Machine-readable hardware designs
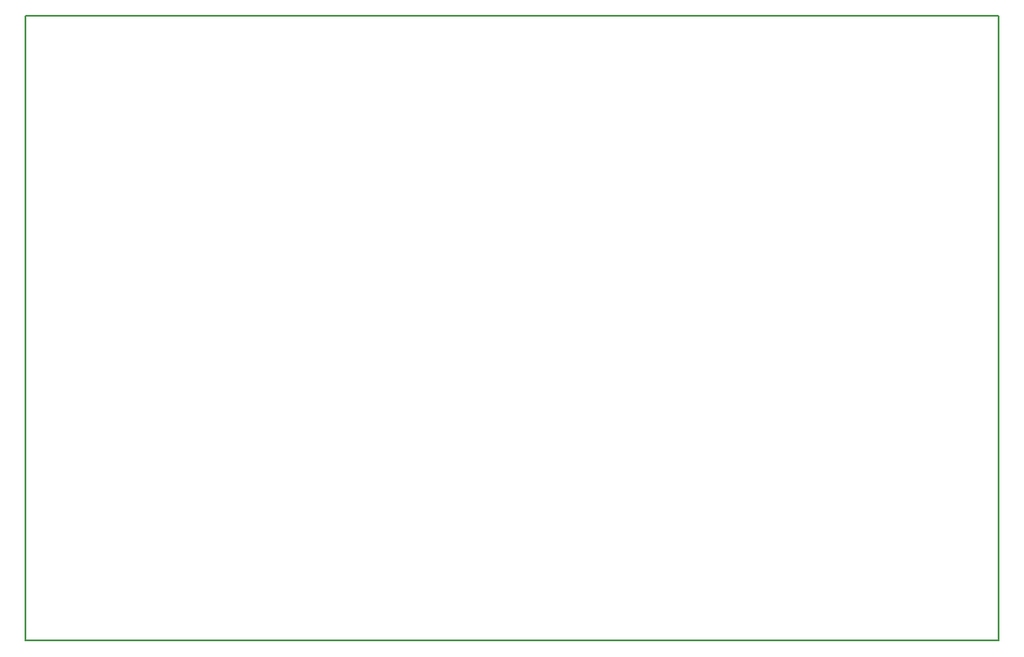
<source format=gbr>
%TF.GenerationSoftware,KiCad,Pcbnew,6.0.6-3a73a75311~116~ubuntu20.04.1*%
%TF.CreationDate,2022-06-25T17:28:11-07:00*%
%TF.ProjectId,RegisterFile,52656769-7374-4657-9246-696c652e6b69,rev?*%
%TF.SameCoordinates,Original*%
%TF.FileFunction,Profile,NP*%
%FSLAX46Y46*%
G04 Gerber Fmt 4.6, Leading zero omitted, Abs format (unit mm)*
G04 Created by KiCad (PCBNEW 6.0.6-3a73a75311~116~ubuntu20.04.1) date 2022-06-25 17:28:11*
%MOMM*%
%LPD*%
G01*
G04 APERTURE LIST*
%TA.AperFunction,Profile*%
%ADD10C,0.200000*%
%TD*%
G04 APERTURE END LIST*
D10*
X96520000Y-67310000D02*
X190500000Y-67310000D01*
X190500000Y-67310000D02*
X190500000Y-127635000D01*
X190500000Y-127635000D02*
X96520000Y-127635000D01*
X96520000Y-127635000D02*
X96520000Y-67310000D01*
M02*

</source>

INSTRUCTIONS TO FOLLOW | All of the data gets printed again exactly; the pictures do not.

TASK SOLUTION |
<source format=gbr>
%TF.GenerationSoftware,KiCad,Pcbnew,6.0.6-3a73a75311~116~ubuntu20.04.1*%
%TF.CreationDate,2022-06-25T17:28:11-07:00*%
%TF.ProjectId,RegisterFile,52656769-7374-4657-9246-696c652e6b69,rev?*%
%TF.SameCoordinates,Original*%
%TF.FileFunction,Profile,NP*%
%FSLAX46Y46*%
G04 Gerber Fmt 4.6, Leading zero omitted, Abs format (unit mm)*
G04 Created by KiCad (PCBNEW 6.0.6-3a73a75311~116~ubuntu20.04.1) date 2022-06-25 17:28:11*
%MOMM*%
%LPD*%
G01*
G04 APERTURE LIST*
%TA.AperFunction,Profile*%
%ADD10C,0.200000*%
%TD*%
G04 APERTURE END LIST*
D10*
X96520000Y-67310000D02*
X190500000Y-67310000D01*
X190500000Y-67310000D02*
X190500000Y-127635000D01*
X190500000Y-127635000D02*
X96520000Y-127635000D01*
X96520000Y-127635000D02*
X96520000Y-67310000D01*
M02*

</source>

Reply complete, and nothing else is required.